President Donald Trump's travel ban (government officials argue that it's not a ban, but the President's tweets beg to differ) is headed for the Supreme Court in one of the biggest cases of the upcoming October term. That is, if it doesn't disappear--poof!--like an enchanted carriage at midnight.
A bit of explanation: on his first weekend as President, Trump dropped a bombshell by issuing an Executive Order that sharply reduced the number of refugees allowed into the U.S., and cut off travel to residents from seven, mostly Muslim, countries. Chaos ensued. Travelers whose entry visas were valid when their flights took off found themselves barred by the time they landed. Family members were separated. Workers couldn't return to their jobs. Protests erupted and lawyers rushed into federal courts, where Trump's order was quickly blocked.
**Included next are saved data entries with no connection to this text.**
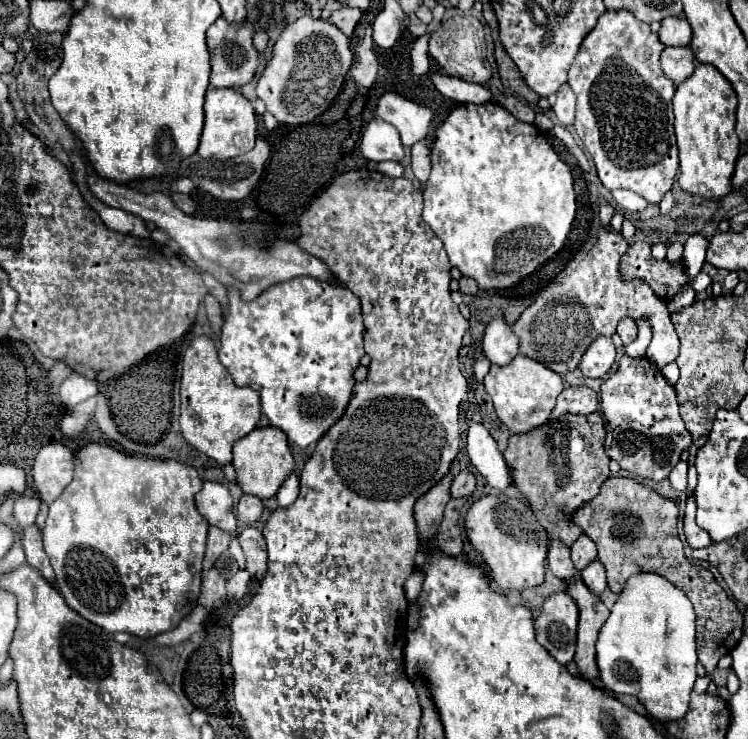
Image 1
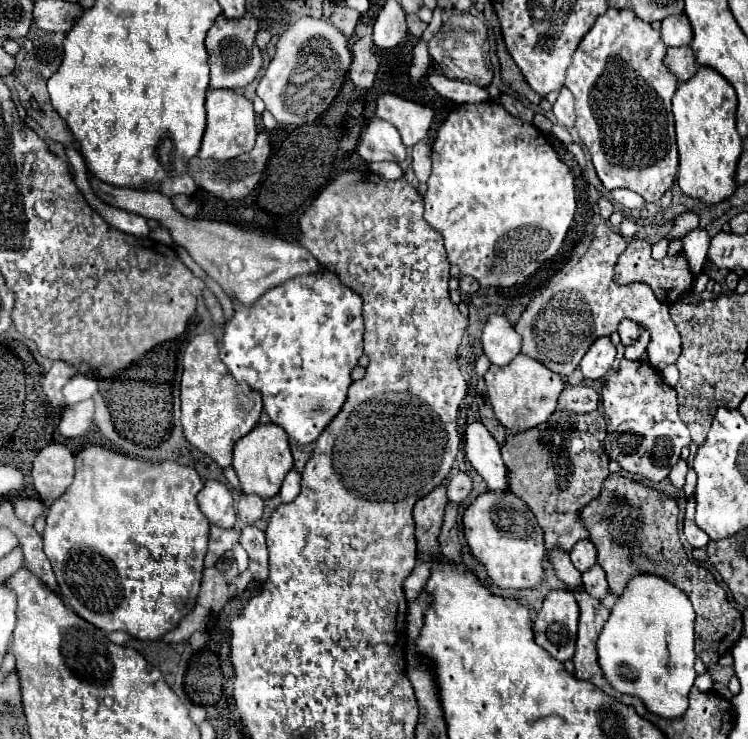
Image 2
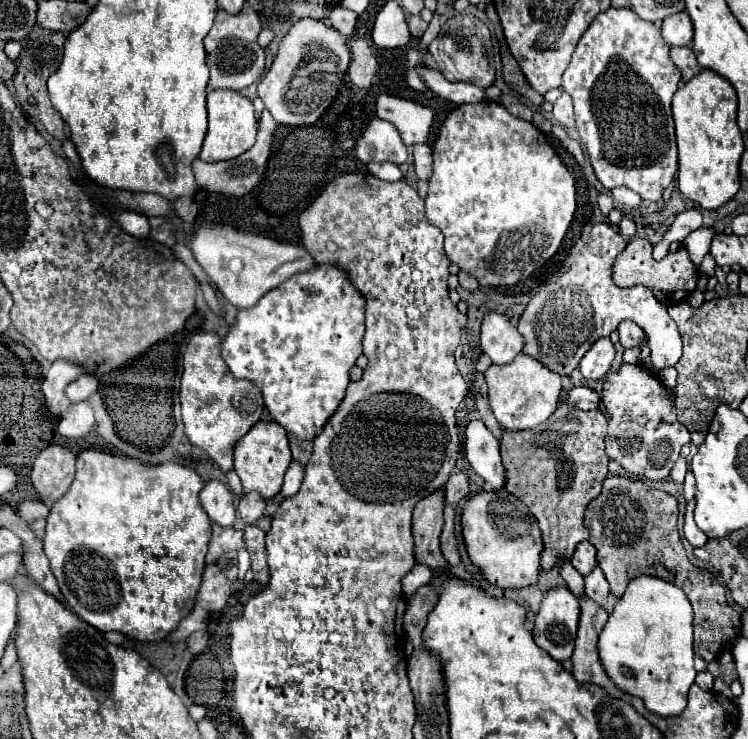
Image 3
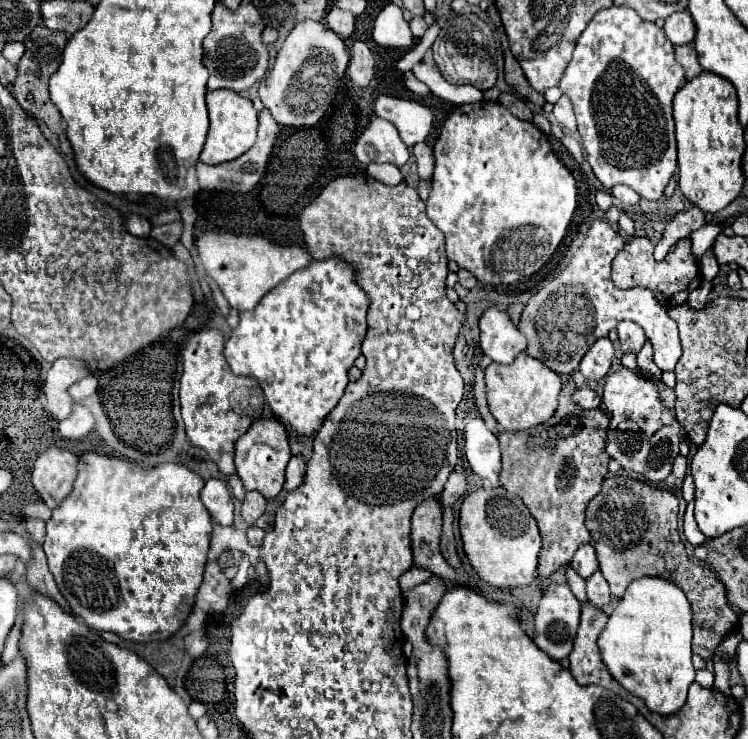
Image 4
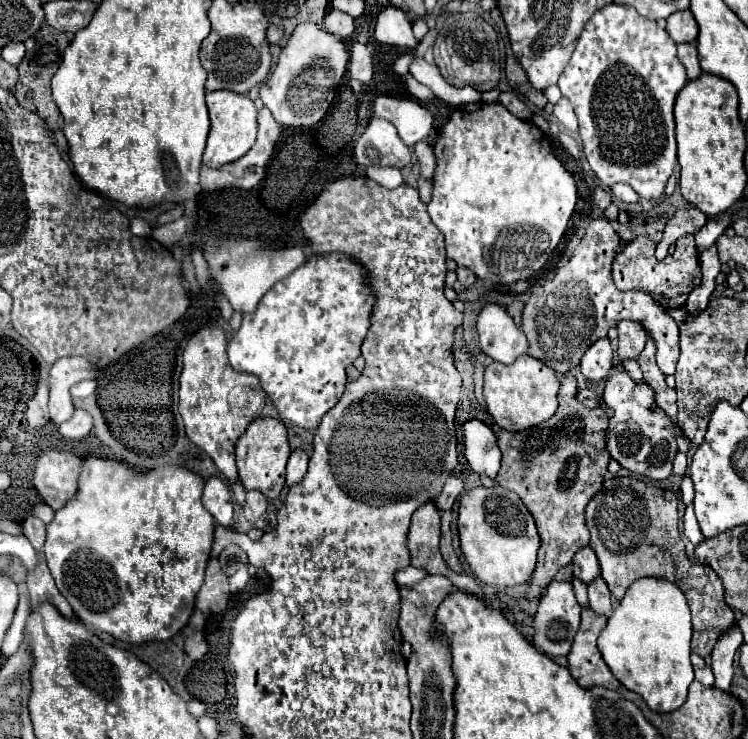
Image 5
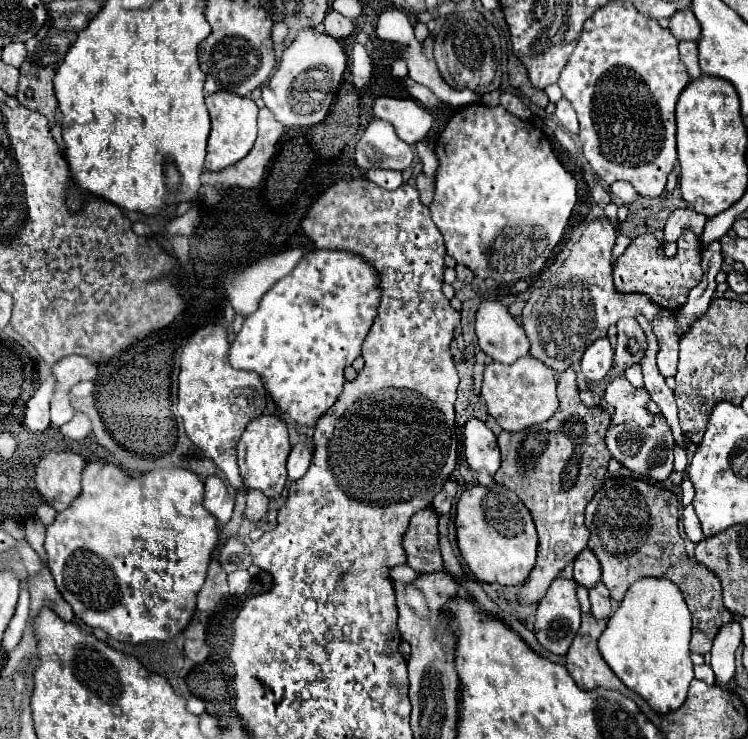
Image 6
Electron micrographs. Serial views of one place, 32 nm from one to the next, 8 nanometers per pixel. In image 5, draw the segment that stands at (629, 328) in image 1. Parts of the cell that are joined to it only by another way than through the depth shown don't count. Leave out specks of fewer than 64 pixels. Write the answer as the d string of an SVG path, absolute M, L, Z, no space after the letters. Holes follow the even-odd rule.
M620 320L618 328L618 358L638 358L646 344L646 332L640 324L632 320Z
White House lawyers fiddled with the order and in March came Ban 2.0. The list of offending nations was trimmed to six, identified as terrorist hotbeds, and U.S. authorities were instructed to conduct a study of the vetting process for travelers arriving from foreign countries. Any needed improvements to the process were to be implemented in time for the order to expire after 90 days.
Again, federal courts blocked implementation, finding in Trump's campaign rhetoric evidence that the order was targeted specifically at Muslims. This made it an unconstitutional discrimination against a religious faith, which his Administration denied.
Before adjourning for the summer on June 26, the Supreme Court agreed to take up the case in October. The Justices handed Trump a partial win by allowing the ban to take effect for travelers from the six countries who have no family or institutional ties inside the U.S. So, countdown to October, right?
Maybe not. Remember the part about Ban 2.0 expiring in 90 days? That provision could have rendered the entire matter moot as of June 14. Trump claims, in a memo to immigration officials, that nothing is moot--that the clock stopped when the order was blocked, and resumed only when the high court lifted the stay. Yet even if Trump's memo indeed reset the calendar and a new 90-day period has begun, that will end before the high court resumes its work in October. Indeed, the Justices asked attorneys to address the question of the expiration date.
Thus, the Supreme Court might never decide if the President's order violated the Constitution. On the other hand, the Justices have been known to issue rulings even after the dispute at hand has evaporated. They did exactly this on the same day that they gave Trump his partial ban. A case from Missouri involved a Lutheran day-care center challenging the state's prohibition on sending tax dollars to churches. Missouri offered grants to encourage wider use of rubberized playground surfaces. The church-run day care met all the requirements, but the grant was denied. In Trinity Lutheran v. Comer a 7-to-2 majority held that softer playgrounds do not rise to the level of the First Amendment--arguably a moot point given that Missouri's governor had already changed state policy.
Of course, sometimes a spongy playground is not just a spongy playground. For dissenting Justices Sonia Sotomayor and Ruth Bader Ginsburg, the state-subsidized surface looked like a slippery slope with potential for future rulings allowing tax dollars to flow to church ministries and schools. Liberal court watchers were especially alarmed that the new arrival in chambers, Justice Neil Gorsuch, wrote a separate opinion that seemed to invite such broader rulings. Although he joined late in the term after being appointed by Trump, Gorsuch wasted no time planting himself on the rightward end of the court spectrum.
With age and illness stalking more than one Justice, Trump may have another chance to move the court. Rampant rumors that Justice Anthony Kennedy would announce his retirement on that busy last day of the term proved wrong. But Gorsuch's strongly conservative debut left no confusion about the direction the President intends to take.
By some measures, Chief Justice John Roberts led the court to its most harmonious term in more than 70 years, while elsewhere in Washington the seas were unusually stormy. But that, too, may be primed to go poof!